§ TASK INSTRUCTIONS:
The records below must be written out exactly, with every picture left behind.

§ SOURCE RECORDS:
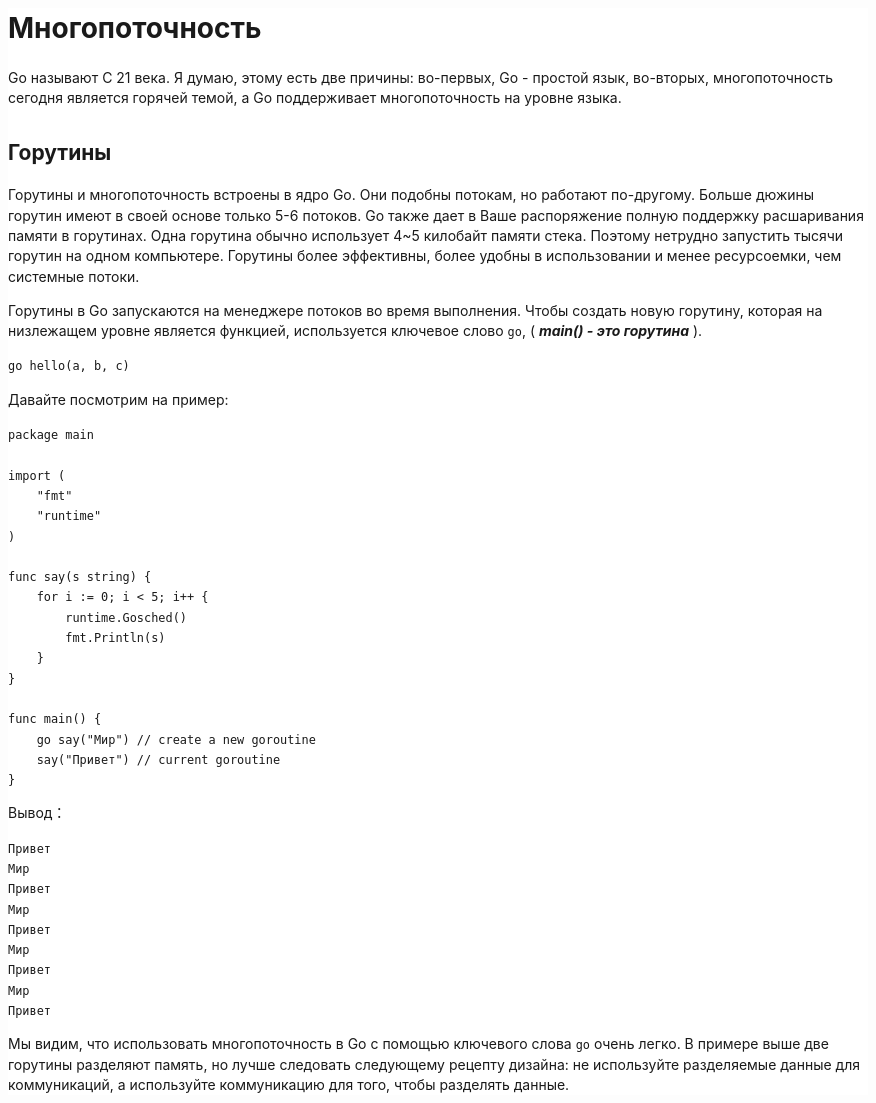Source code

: # Многопоточность

Go называют C 21 века. Я думаю, этому есть две причины: во-первых, Go - простой язык, во-вторых, многопоточность сегодня является горячей темой, а Go поддерживает многопоточность на уровне языка.

## Горутины
 
Горутины и многопоточность встроены в ядро Go. Они подобны потокам, но работают по-другому. Больше дюжины горутин имеют в своей основе только 5-6 потоков. Go также дает в Ваше распоряжение полную поддержку расшаривания памяти в горутинах. Одна горутина обычно использует 4~5 килобайт памяти стека. Поэтому нетрудно запустить тысячи горутин на одном компьютере. Горутины более эффективны, более удобны в использовании и менее ресурсоемки, чем системные потоки.

Горутины в Go запускаются на менеджере потоков во время выполнения. Чтобы создать новую горутину, которая на низлежащем уровне является функцией, используется ключевое слово `go`,  ( ***main() - это горутина*** ).

	go hello(a, b, c)
	
Давайте посмотрим на пример:

	package main

	import (
    	"fmt"
    	"runtime"
	)

	func say(s string) {
    	for i := 0; i < 5; i++ {
        	runtime.Gosched()
        	fmt.Println(s)
    	}
	}

	func main() {
    	go say("Мир") // create a new goroutine
    	say("Привет") // current goroutine
	}

Вывод：

	Привет
	Мир
	Привет
	Мир
	Привет
	Мир
	Привет
	Мир
	Привет
	
Мы видим, что использовать многопоточность в Go с помощью ключевого слова `go` очень легко. В примере выше две горутины разделяют память, но лучше следовать следующему рецепту дизайна: не используйте разделяемые данные для коммуникаций, а используйте коммуникацию для того, чтобы разделять данные.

§ TASK SOLUTION:
Source code

: # Многопоточность

Go называют C 21 века. Я думаю, этому есть две причины: во-первых, Go - простой язык, во-вторых, многопоточность сегодня является горячей темой, а Go поддерживает многопоточность на уровне языка.

## Горутины
 
Горутины и многопоточность встроены в ядро Go. Они подобны потокам, но работают по-другому. Больше дюжины горутин имеют в своей основе только 5-6 потоков. Go также дает в Ваше распоряжение полную поддержку расшаривания памяти в горутинах. Одна горутина обычно использует 4~5 килобайт памяти стека. Поэтому нетрудно запустить тысячи горутин на одном компьютере. Горутины более эффективны, более удобны в использовании и менее ресурсоемки, чем системные потоки.

Горутины в Go запускаются на менеджере потоков во время выполнения. Чтобы создать новую горутину, которая на низлежащем уровне является функцией, используется ключевое слово `go`,  ( ***main() - это горутина*** ).

	go hello(a, b, c)
	
Давайте посмотрим на пример:

	package main

	import (
    	"fmt"
    	"runtime"
	)

	func say(s string) {
    	for i := 0; i < 5; i++ {
        	runtime.Gosched()
        	fmt.Println(s)
    	}
	}

	func main() {
    	go say("Мир") // create a new goroutine
    	say("Привет") // current goroutine
	}

Вывод：

	Привет
	Мир
	Привет
	Мир
	Привет
	Мир
	Привет
	Мир
	Привет
	
Мы видим, что использовать многопоточность в Go с помощью ключевого слова `go` очень легко. В примере выше две горутины разделяют память, но лучше следовать следующему рецепту дизайна: не используйте разделяемые данные для коммуникаций, а используйте коммуникацию для того, чтобы разделять данные.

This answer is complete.